According to a sweeping analysis of benefits gaps in Colorado conducted by the Colorado Center on Policy and Law and Hunger Free Colorado, only 40 percent of people who are eligible for Medicaid in Summit aren’t enrolled.

That reflects a strong statewide disparity between Medicaid and SNAP enrollments, one that’s puzzling given that the eligibility overlap between the two is around 60 percent.

“We would’ve expected that as Medicaid caseloads increased, SNAP caseloads would increase, too,” said Webster. “But what we have seen is that SNAP enrollments have actually been lower.”

The Affordable Care Act, also known as Obamacare, provided states with funding to expand their Medicaid programs. Colorado did so enthusiastically, although other federal assistance programs, like SNAP in particular, may have fallen by the wayside.
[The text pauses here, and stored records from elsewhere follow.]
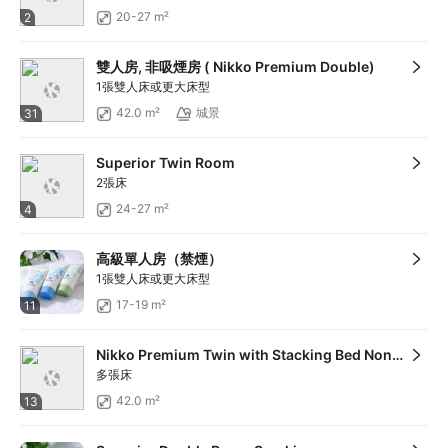
20-27 m²
2
雙人房, 非吸煙房 ( Nikko Premium Double)
1張雙人床或更大床型
42.0 m²
城景
31
Superior Twin Room
2張床
24-27 m²
4
高級單人房（禁煙）
1張雙人床或更大床型
17-19 m²
11
Nikko Premium Twin with Stacking Bed Non-Smoking (Triple use)
多張床
42.0 m²
13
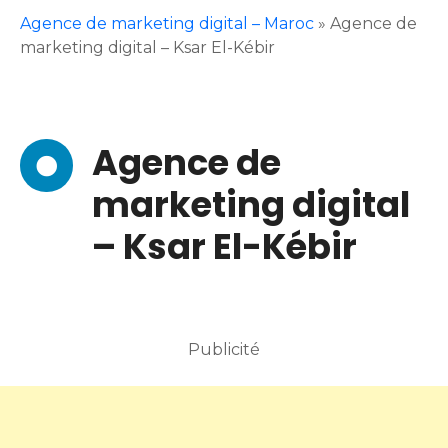
Agence de marketing digital – Maroc
»
Agence de
marketing digital – Ksar El-Kébir
Agence de
marketing digital
– Ksar El-Kébir
Publicité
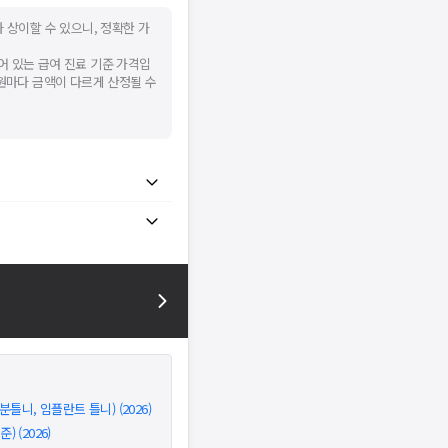
 상이할 수 있으니, 정확한 가
어 있는 급여 진료 기준 가격입
병원마다 금액이 다르게 산정될 수
틀니, 임플란트 틀니) (2026)
 (2026)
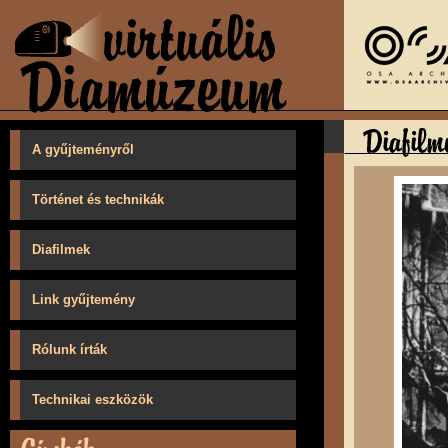
A gyűjteményről
Történet és technikák
Diafilmek
Link gyűjtemény
Rólunk írták
Technikai eszközök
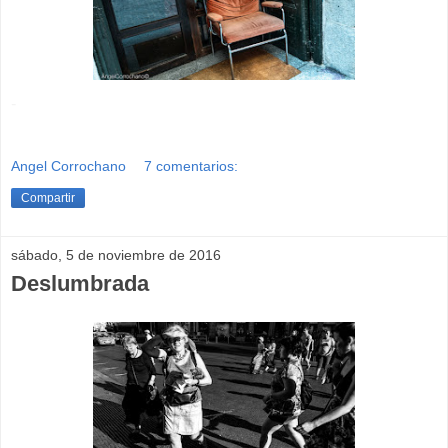
-
Angel Corrochano
7 comentarios:
Compartir
sábado, 5 de noviembre de 2016
Deslumbrada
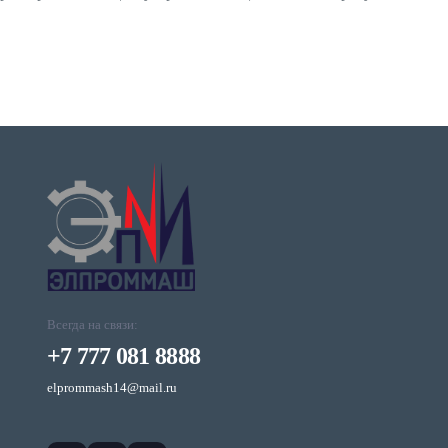
Всегда на связи:
+7 777 081 8888
elprommash14@mail.ru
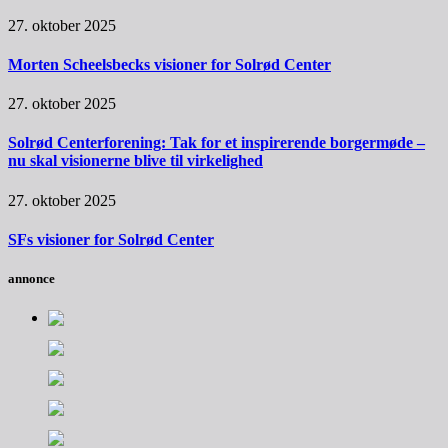
27. oktober 2025
Morten Scheelsbecks visioner for Solrød Center
27. oktober 2025
Solrød Centerforening: Tak for et inspirerende borgermøde –
nu skal visionerne blive til virkelighed
27. oktober 2025
SFs visioner for Solrød Center
annonce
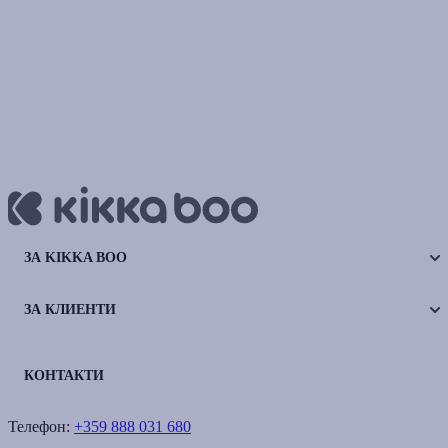
ЗА KIKKA BOO
ЗА КЛИЕНТИ
КОНТАКТИ
Телефон:
+359 888 031 680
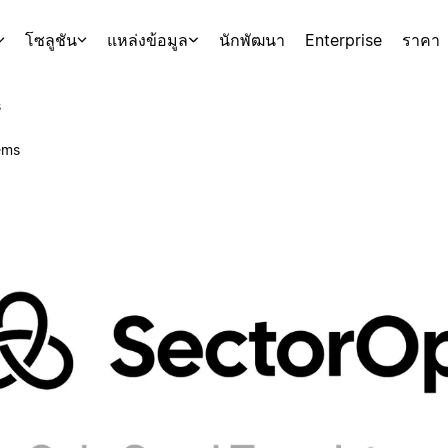
โซลูชัน
แหล่งข้อมูล
นักพัฒนา
Enterprise
ราคา
s
ems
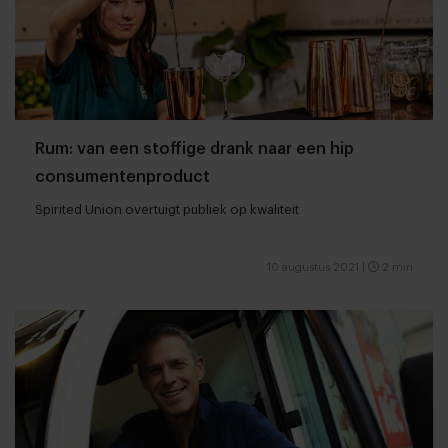
Rum: van een stoffige drank naar een hip
consumentenproduct
Spirited Union overtuigt publiek op kwaliteit
10 augustus 2021
|
2 min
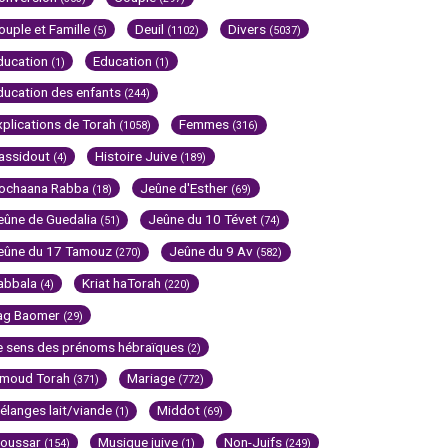
ouple et Famille
Deuil
Divers
(5)
(1102)
(5037)
ducation
Education
(1)
(1)
ducation des enfants
(244)
xplications de Torah
Femmes
(1058)
(316)
assidout
Histoire Juive
(4)
(189)
ochaana Rabba
Jeûne d'Esther
(18)
(69)
eûne de Guedalia
Jeûne du 10 Tévet
(51)
(74)
eûne du 17 Tamouz
Jeûne du 9 Av
(270)
(582)
abbala
Kriat haTorah
(4)
(220)
ag Baomer
(29)
e sens des prénoms hébraïques
(2)
imoud Torah
Mariage
(371)
(772)
élanges lait/viande
Middot
(1)
(69)
oussar
Musique juive
Non-Juifs
(154)
(1)
(249)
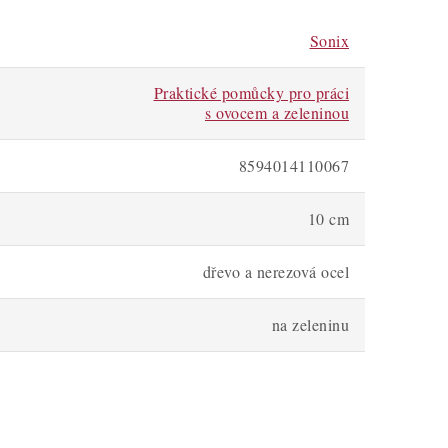
Sonix
Praktické pomůcky pro práci
s ovocem a zeleninou
8594014110067
10 cm
dřevo a nerezová ocel
na zeleninu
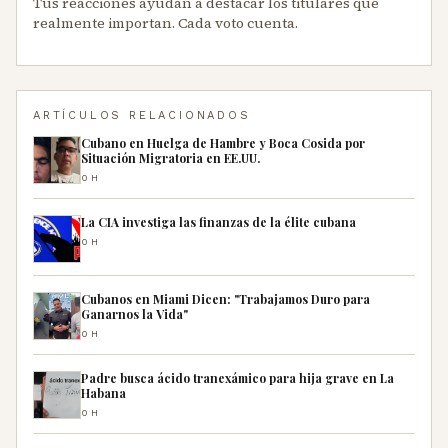
Tus reacciones ayudan a destacar los titulares que
realmente importan. Cada voto cuenta.
ARTÍCULOS RELACIONADOS
Cubano en Huelga de Hambre y Boca Cosida por
Situación Migratoria en EE.UU.
0H
La CIA investiga las finanzas de la élite cubana
0H
Cubanos en Miami Dicen: "Trabajamos Duro para
Ganarnos la Vida"
0H
Padre busca ácido tranexámico para hija grave en La
Habana
0H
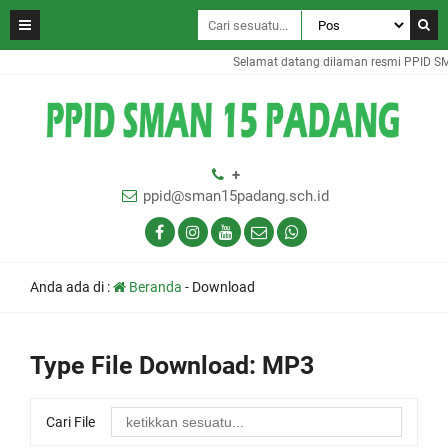
Selamat datang dilaman resmi PPID S
+
ppid@sman15padang.sch.id
Anda ada di :
Beranda
-
Download
Type File Download:
MP3
Cari File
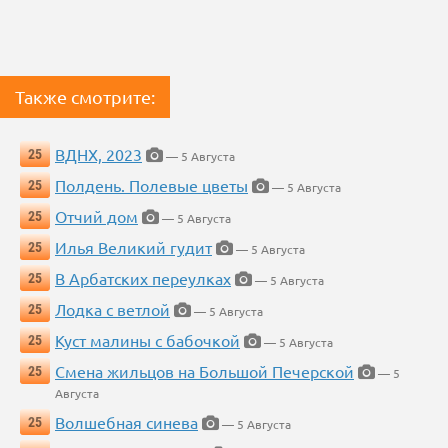
Также смотрите:
ВДНХ, 2023
25
— 5 Августа
Полдень. Полевые цветы
25
— 5 Августа
Отчий дом
25
— 5 Августа
Илья Великий гудит
25
— 5 Августа
В Арбатских переулках
25
— 5 Августа
Лодка с ветлой
25
— 5 Августа
Куст малины с бабочкой
25
— 5 Августа
Смена жильцов на Большой Печерской
25
— 5
Августа
Волшебная синева
25
— 5 Августа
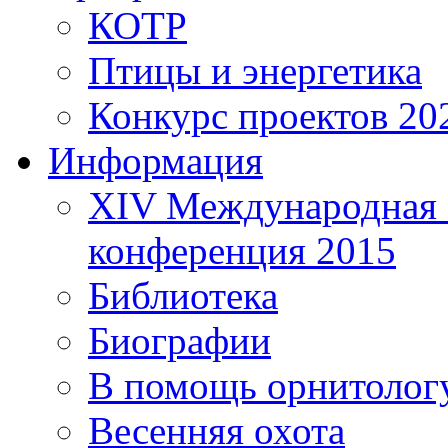
КОТР
Птицы и энергетика
Конкурс проектов 20
Информация
XIV Международная 
конференция 2015
Библиотека
Биографии
В помощь орнитолог
Весенняя охота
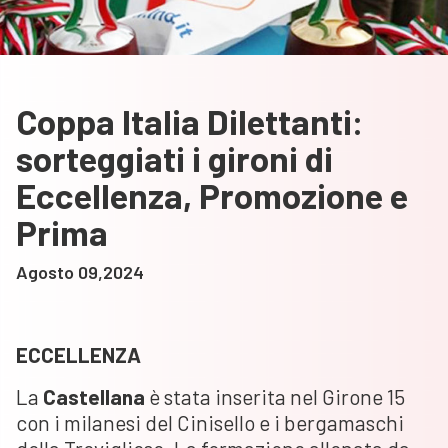
Coppa Italia Dilettanti:
sorteggiati i gironi di
Eccellenza, Promozione e
Prima
Agosto 09,2024
ECCELLENZA
La
Castellana
è stata inserita nel Girone 15
con i milanesi del Cinisello e i bergamaschi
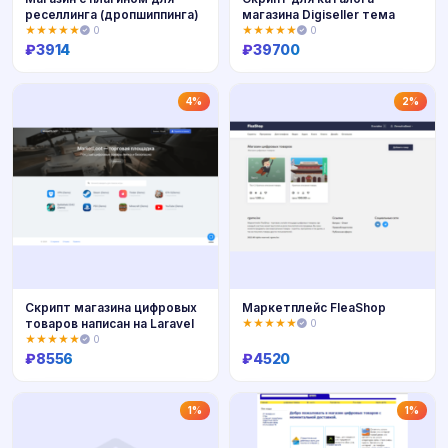
реселлинга (дропшиппинга)
магазина Digiseller тема
★★★★★
0
★★★★★
0
₽
3914
₽
39700
Купить
Купить
4%
2%
Скрипт магазина цифровых
Маркетплейс FleaShop
товаров написан на Laravel
★★★★★
0
★★★★★
0
₽
8556
₽
4520
Купить
Купить
1%
1%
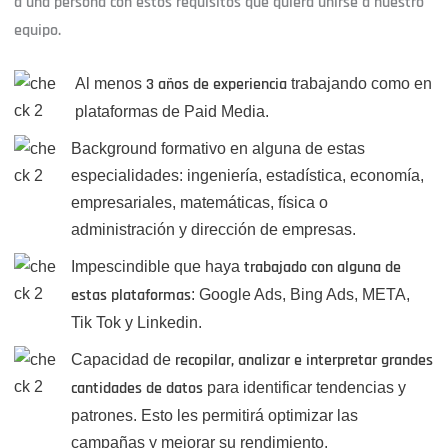
a una persona con estos requisitos que quiera unirse a nuestro
equipo.
Al menos
3 años de experiencia
trabajando como en
plataformas de Paid Media.
Background formativo en alguna de estas
especialidades: ingeniería, estadística, economía,
empresariales, matemáticas, física o
administración y dirección de empresas.
Impescindible que haya
trabajado con alguna de
estas plataformas
: Google Ads, Bing Ads, META,
Tik Tok y Linkedin.
Capacidad de
recopilar, analizar e interpretar grandes
cantidades de datos
para identificar tendencias y
patrones. Esto les permitirá optimizar las
campañas y mejorar su rendimiento.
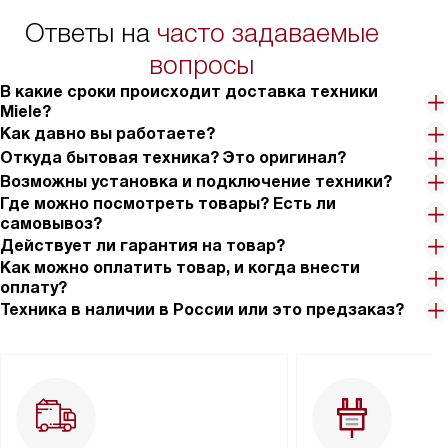
Ответы на
часто задаваемые
вопросы
В какие сроки происходит доставка техники
Miele?
Как давно вы работаете?
Откуда бытовая техника? Это оригинал?
Возможны установка и подключение техники?
Где можно посмотреть товары? Есть ли
самовывоз?
Действует ли гарантия на товар?
Как можно оплатить товар, и когда внести
оплату?
Техника в наличии в России или это предзаказ?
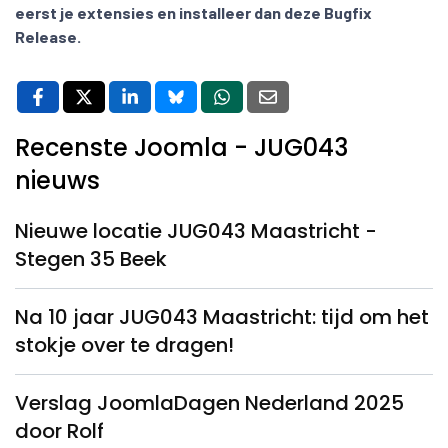
eerst je extensies en installeer dan deze Bugfix
Release.
Recenste Joomla - JUG043
nieuws
Nieuwe locatie JUG043 Maastricht -
Stegen 35 Beek
Na 10 jaar JUG043 Maastricht: tijd om het
stokje over te dragen!
Verslag JoomlaDagen Nederland 2025
door Rolf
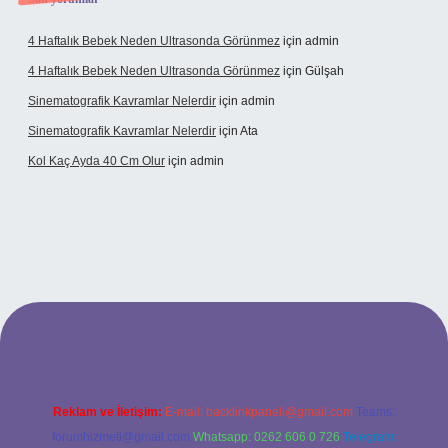
4 Haftalık Bebek Neden Ultrasonda Görünmez
için
admin
4 Haftalık Bebek Neden Ultrasonda Görünmez
için
Gülşah
Sinematografik Kavramlar Nelerdir
için
admin
Sinematografik Kavramlar Nelerdir
için
Ata
Kol Kaç Ayda 40 Cm Olur
için
admin
xyz
betci
betci.bet
betci.co
betci.co
Reklam ve İletişim:
E-mail:
backlinkpaneli@gmail.com
Teams:
forumhizmeti@gmail.com
Whatsapp: 0262 606 0 726
Telegram:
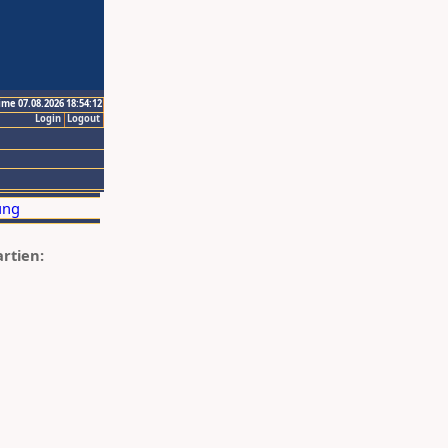
ime 07.08.2026 18:54:12
Login
Logout
artien:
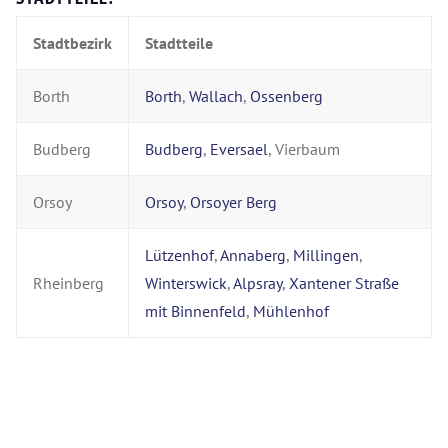
Stadtbezirk
Stadtteile
Borth
Borth
,
Wallach
,
Ossenberg
Budberg
Budberg
,
Eversael
, Vierbaum
Orsoy
Orsoy
,
Orsoyer Berg
Lützenhof
,
Annaberg
,
Millingen
,
Rheinberg
Winterswick
,
Alpsray
,
Xantener Straße
mit Binnenfeld
,
Mühlenhof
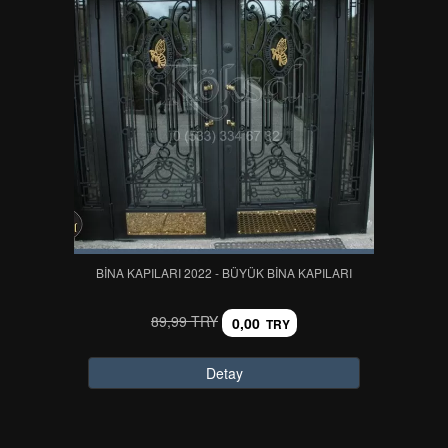
BINA KAPILARI 2022 - BÜYÜK BINA KAPILARI
89,99 TRY
0,00
TRY
Detay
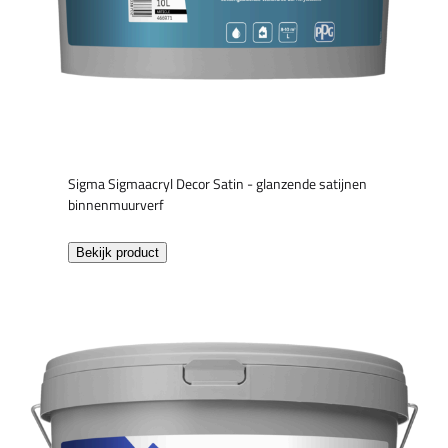
Sigma Sigmaacryl Decor Satin - glanzende satijnen
binnenmuurverf
Bekijk product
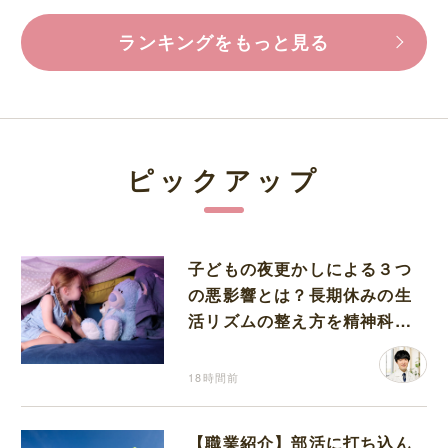
ランキングをもっと見る
ピックアップ
子どもの夜更かしによる３つ
の悪影響とは？長期休みの生
活リズムの整え方を精神科医
が解説
18時間前
【職業紹介】部活に打ち込ん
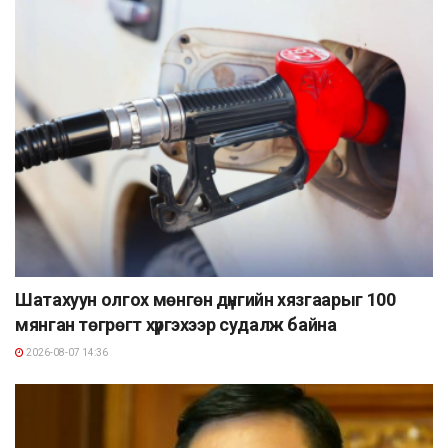
Шатахуун олгох мөнгөн дүнгийн хязгаарыг 100
мянган төгрөгт хүргэхээр судалж байна
2026-08-07 14:36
“With the ACA expansion, there was very high, top-down pressure to enroll as many people as possible,” said McClurg. “SNAP wasn’t the high priority that Medicaid was, but we’re incredibly hopeful that’s starting to change.”

“Historically, getting people access to food assistance has not been a priority in Colorado, and I don’t know why,” said Webster. “Access to stable and healthy food has all of these long-term health benefits. In my view, it’s a no-brainer.”

Medicaid and SNAP are administered by different state agencies. Lately, the two have been working on ways to bridge the gap between food assistance and health coverage that widened during years of frenzied Medicaid enrollments.

“The state leadership is starting to internalize that message, and from there it needs to trickle down to counties,” said McClurg. “What’s needed is a clearer mandate from the state.”

In Summit County, Whitaker said, the Human Services department has been working to partner with groups like FIRC and the Summit County Care Clinic to encourage cross-enrollments, where people can apply for Medicaid and SNAP at the same time if they qualify for both.

“We would encourage anyone and everyone to come in or reach out to our community partners,” he said. “We’re here, we’re available, and we’ll sit down with anyone to see if they’re eligible.”